Hugh then invited me to the Serengeti to attend the seminar which would take place at his headquarters at Seronera and to watch some demonstrations in the field.
He emphasised that among the researchers, Toni Harthoorn would be a major contributor especially in the field of animal immobilization.
Toni was a pioneer in this field, and as a veterinary scientist, he had developed the famous Capture gun which was used with a hypodermic needle and a ballistic dart on wildlife for purposes" of scientific studies and relocation.
Toni experimented successfully with a mixture of Etorphine hydrochloride (M-99) and a Phenothioazine tranquilizers such as Acepromazine or Methotrimeprazine.
Elephants, buffaloes and hippos were successfully darted, tagged and then given an antidote to bring them back from the anaesthetic effects of these drugs.
It was on August 16th of 1967, when Hugh Lamprey and I flew from Arusha to the Serengeti in his Piper Super Cub.
I had driven to Arusha in my Peugeot saloon car from Nairobi .
Our flight went across Manyara and over the escarpment which forms the western wall of the Great Rift Valley .

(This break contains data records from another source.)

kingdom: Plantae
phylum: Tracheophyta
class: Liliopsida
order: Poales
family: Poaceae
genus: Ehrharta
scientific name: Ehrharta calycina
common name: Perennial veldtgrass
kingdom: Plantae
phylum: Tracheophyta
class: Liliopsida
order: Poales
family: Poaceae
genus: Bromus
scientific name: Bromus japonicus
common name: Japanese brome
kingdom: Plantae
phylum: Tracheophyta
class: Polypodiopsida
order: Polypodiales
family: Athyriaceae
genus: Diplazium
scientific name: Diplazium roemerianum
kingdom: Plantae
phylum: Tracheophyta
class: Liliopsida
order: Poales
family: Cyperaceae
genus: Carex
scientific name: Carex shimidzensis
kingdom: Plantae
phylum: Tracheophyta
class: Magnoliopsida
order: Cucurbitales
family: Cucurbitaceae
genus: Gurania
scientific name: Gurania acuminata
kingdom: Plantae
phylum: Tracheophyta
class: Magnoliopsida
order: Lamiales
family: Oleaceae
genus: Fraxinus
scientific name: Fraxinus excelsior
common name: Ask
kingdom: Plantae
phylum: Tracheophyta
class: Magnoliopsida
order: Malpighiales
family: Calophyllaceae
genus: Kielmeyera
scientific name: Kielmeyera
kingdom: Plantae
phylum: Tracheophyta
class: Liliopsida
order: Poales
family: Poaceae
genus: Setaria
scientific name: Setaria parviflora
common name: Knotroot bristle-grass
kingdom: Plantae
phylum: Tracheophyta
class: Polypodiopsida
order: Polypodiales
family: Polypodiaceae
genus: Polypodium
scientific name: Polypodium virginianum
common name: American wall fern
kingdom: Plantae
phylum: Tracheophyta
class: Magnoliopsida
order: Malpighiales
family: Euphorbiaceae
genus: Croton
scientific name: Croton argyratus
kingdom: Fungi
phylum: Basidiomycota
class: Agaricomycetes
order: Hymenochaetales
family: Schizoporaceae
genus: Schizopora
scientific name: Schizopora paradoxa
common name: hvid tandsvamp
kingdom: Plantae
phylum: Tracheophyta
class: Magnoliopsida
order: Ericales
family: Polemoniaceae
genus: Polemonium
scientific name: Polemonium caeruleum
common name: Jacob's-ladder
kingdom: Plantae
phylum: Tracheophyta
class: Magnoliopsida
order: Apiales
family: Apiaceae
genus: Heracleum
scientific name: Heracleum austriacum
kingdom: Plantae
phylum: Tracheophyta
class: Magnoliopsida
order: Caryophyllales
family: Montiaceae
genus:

Oldonyo Lengai, the Mountain of God as the Maasai call it, was over to our right and a little later"we flew across the Ngorongoro Crater and then descended gradually across the vast Serengeti Plains.
Soon we approached Naabi Hill and finally landed at Seronera.
Next day we flew a short distance east and landed on the plains north of Lake Lagarja .
Hugh landed on an overgrazed patch of flat land.
There were no airstrips here.
About forty people were already gathered here.
These included lecturers from the College of African Wildlife Management , a couple of researchers, and game wardens from various countries in Africa .
They stood around an experimental exclosure set up by the Research Institute to determine the rate as well as the grazing effects and food preferences of the various herbivores on the species of grass which thrived on the Serengeti Plains.
Notable among lecturers was Tom Gilbert of the U.S. National Parks Service, Patrick Hemingway, Captain Frank Poppleton, Gilbert Child, Tony Sinclair, Anthony J. Mence who had succeeded Hugh Lamprey as the principal of the College of African Wildlife Management and Hans Kruuk who was doing research on Hyenas.
Lectures and demonstrations were conducted in the field and an American television crew covered all the action.
The men gathered there had formidable credentials.